3. Why is the SEC responsible for implementation and  the regulations to implement the law?  The SEC is responsible for the financial information provided by companies and for oversight of the financial markets.  What does the trade in minerals have to do with their core functions?  The issues seems to relate to trade, or the state department or foreign affairs, not financial regulations.

4. Should private label retailers be included under this legislation?  Why should Walmart and Target be included?  They do not manufacture, they contract other companies to manufacture.  The actual producers should be required to verify their products as DRC free.

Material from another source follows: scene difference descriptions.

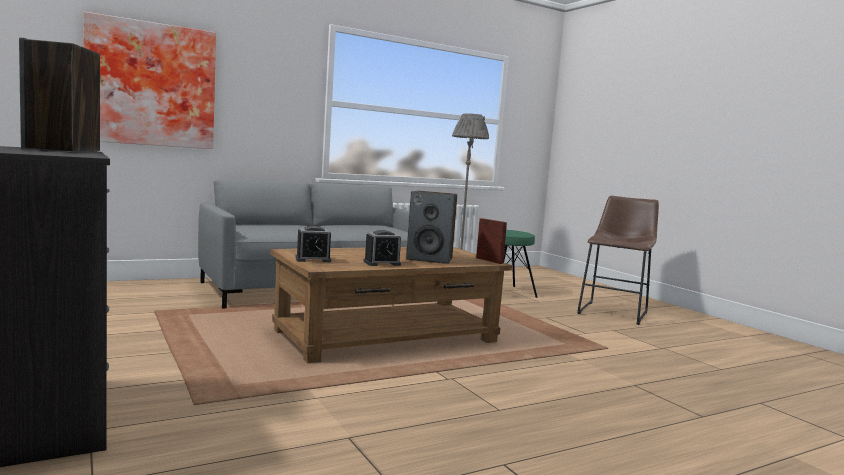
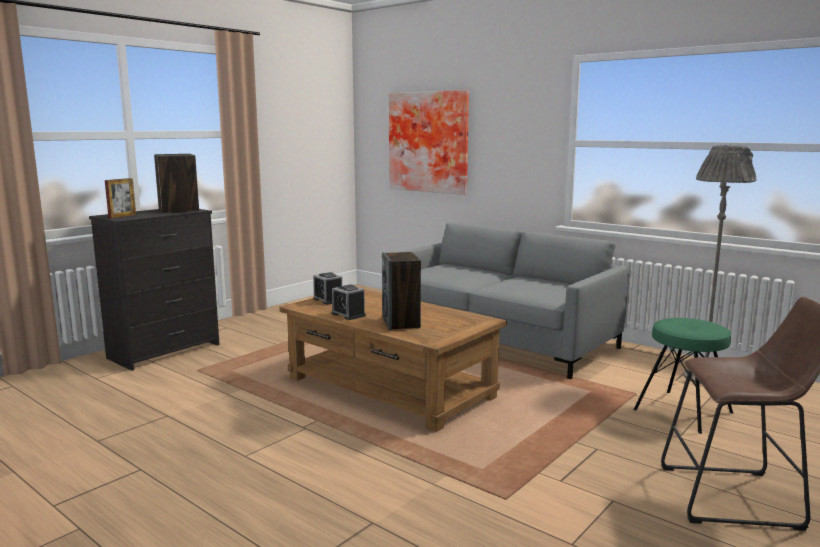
camera: 70 degrees right, 5 degrees up
picture frame [476,218,507,264] -> picture frame moved to [105,178,136,219]

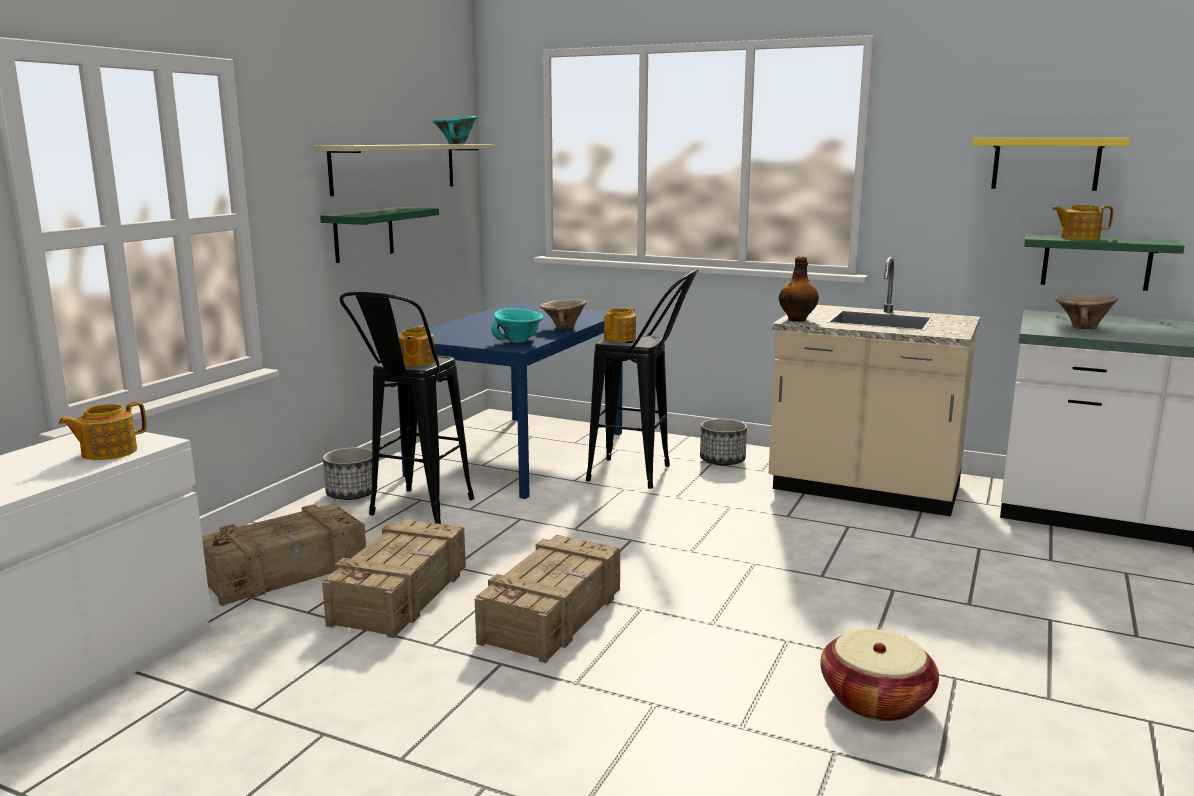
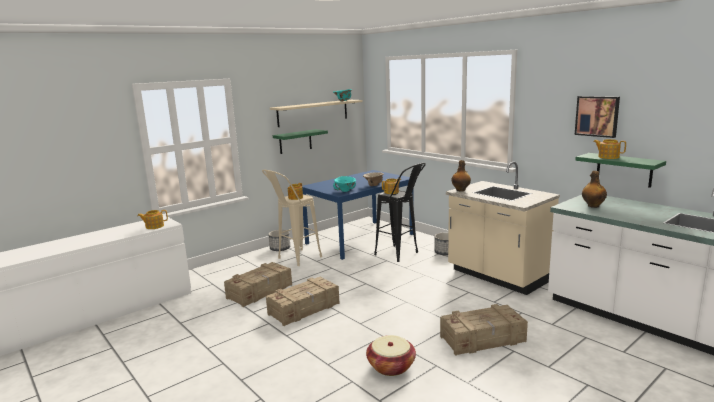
camera: 25 degrees right, 0 degrees up
crate [202,503,366,607] -> crate moved to [440,304,528,356]
black stool [340,291,474,524] -> beige stool [262,170,322,266]
yellow shelf [972,138,1130,191] -> picture [575,96,620,138]
beige bowl [1055,294,1118,329] -> bottle [582,171,607,208]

5. What about the timing?  There is a very short time line for companies to comply.  In effect, they have to start getting verification in 2011.  What if companies have outstanding supplies under contract?  Will they have time to pursue alternative sources, if needed?  The final regulations have not even been completed by the SEC and they have not yet determined which companies have to comply?  How can the SEC expect to have all of this change overnight?  It is the wrong thing to do to impose the new regulations so quickly.

Given the balance of these four issues, this latest move to regulate and force DRC free is the wrong thing to do.